● TASK ITEM:
When the line containing "Rendered at 1241 by 1754 pixels." appears in the entries below, begin printing there and stop after the line containing "Rendered at 1275 by 1650 pixels."; print each of those lines exactly and no other line.
Segment Start: DATA EXTRACTS
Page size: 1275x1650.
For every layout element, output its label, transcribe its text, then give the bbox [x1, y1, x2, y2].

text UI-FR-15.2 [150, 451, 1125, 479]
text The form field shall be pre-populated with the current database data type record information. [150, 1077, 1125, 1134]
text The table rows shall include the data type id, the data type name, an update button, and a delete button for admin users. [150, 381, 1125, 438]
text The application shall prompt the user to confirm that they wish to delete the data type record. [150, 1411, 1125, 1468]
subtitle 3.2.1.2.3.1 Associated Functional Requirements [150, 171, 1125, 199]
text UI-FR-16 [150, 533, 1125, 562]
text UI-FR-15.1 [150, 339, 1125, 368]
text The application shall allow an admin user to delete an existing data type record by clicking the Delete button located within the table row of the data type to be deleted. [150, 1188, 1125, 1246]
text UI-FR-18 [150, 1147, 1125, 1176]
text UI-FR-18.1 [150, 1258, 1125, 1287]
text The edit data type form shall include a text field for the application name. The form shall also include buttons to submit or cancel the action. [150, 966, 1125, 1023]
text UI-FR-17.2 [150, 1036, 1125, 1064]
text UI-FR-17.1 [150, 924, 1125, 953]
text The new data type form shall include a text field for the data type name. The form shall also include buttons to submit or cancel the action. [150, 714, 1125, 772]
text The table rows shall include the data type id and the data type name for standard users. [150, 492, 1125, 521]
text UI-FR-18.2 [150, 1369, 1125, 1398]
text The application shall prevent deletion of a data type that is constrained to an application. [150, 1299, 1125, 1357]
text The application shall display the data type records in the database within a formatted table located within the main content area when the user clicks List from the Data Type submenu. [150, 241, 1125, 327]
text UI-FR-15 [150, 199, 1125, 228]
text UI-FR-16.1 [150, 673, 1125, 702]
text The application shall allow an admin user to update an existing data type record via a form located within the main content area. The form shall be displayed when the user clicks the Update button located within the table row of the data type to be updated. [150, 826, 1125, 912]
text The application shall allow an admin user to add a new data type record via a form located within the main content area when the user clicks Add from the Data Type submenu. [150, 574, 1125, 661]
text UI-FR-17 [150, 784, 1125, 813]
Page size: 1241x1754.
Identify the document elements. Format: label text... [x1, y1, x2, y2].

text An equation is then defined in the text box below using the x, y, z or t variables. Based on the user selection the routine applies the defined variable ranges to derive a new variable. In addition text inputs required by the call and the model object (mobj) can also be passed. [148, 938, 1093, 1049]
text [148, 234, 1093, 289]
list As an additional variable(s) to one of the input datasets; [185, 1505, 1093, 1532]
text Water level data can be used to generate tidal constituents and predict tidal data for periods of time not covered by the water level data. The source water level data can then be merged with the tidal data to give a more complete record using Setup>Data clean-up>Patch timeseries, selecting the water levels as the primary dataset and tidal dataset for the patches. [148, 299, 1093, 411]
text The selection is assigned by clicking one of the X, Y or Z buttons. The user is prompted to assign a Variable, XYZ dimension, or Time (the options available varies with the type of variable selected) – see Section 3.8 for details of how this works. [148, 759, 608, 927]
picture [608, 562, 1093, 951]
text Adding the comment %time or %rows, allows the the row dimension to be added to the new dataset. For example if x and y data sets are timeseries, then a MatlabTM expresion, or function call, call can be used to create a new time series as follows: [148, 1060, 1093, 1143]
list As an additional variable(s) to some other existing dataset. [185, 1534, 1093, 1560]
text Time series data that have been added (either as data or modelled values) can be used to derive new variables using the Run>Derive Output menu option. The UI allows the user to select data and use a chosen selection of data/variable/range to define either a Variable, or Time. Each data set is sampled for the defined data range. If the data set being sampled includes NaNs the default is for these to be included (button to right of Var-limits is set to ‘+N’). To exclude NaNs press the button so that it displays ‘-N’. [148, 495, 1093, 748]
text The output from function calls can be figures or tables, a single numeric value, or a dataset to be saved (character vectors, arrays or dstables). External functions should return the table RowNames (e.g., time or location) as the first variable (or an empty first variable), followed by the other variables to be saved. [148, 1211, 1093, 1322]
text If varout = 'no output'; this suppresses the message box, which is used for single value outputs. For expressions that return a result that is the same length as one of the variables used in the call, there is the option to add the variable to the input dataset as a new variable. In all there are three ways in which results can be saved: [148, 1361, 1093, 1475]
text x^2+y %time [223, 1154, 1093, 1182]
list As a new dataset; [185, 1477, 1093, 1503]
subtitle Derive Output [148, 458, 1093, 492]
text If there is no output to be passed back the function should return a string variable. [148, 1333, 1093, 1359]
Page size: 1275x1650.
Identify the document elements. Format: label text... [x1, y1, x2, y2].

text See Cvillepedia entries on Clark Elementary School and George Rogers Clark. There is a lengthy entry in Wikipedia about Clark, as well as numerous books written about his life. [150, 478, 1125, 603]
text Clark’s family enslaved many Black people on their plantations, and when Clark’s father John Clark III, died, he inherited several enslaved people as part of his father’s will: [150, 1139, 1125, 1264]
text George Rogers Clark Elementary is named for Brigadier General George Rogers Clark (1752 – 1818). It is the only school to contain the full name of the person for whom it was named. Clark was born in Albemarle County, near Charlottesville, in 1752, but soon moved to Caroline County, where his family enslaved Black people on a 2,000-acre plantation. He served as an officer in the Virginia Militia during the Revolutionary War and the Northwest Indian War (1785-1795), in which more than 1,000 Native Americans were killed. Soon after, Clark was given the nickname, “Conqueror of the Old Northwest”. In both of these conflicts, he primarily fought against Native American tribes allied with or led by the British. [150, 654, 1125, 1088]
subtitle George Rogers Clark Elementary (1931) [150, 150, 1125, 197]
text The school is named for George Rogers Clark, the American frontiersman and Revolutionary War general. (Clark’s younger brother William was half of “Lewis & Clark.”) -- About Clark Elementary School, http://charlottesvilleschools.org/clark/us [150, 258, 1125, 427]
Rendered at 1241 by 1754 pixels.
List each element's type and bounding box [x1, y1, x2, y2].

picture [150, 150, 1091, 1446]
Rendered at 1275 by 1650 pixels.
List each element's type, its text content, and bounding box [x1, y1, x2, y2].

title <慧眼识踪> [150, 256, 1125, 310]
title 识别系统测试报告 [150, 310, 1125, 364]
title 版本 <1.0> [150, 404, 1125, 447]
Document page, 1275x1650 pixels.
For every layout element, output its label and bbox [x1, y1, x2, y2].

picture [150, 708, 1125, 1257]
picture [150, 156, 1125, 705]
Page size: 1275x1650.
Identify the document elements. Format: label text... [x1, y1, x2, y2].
Segment End: DATA EXTRACTS
● ANSWER SECTION:
Rendered at 1241 by 1754 pixels.
List each element's type and bounding box [x1, y1, x2, y2].

picture [150, 150, 1091, 1446]
Rendered at 1275 by 1650 pixels.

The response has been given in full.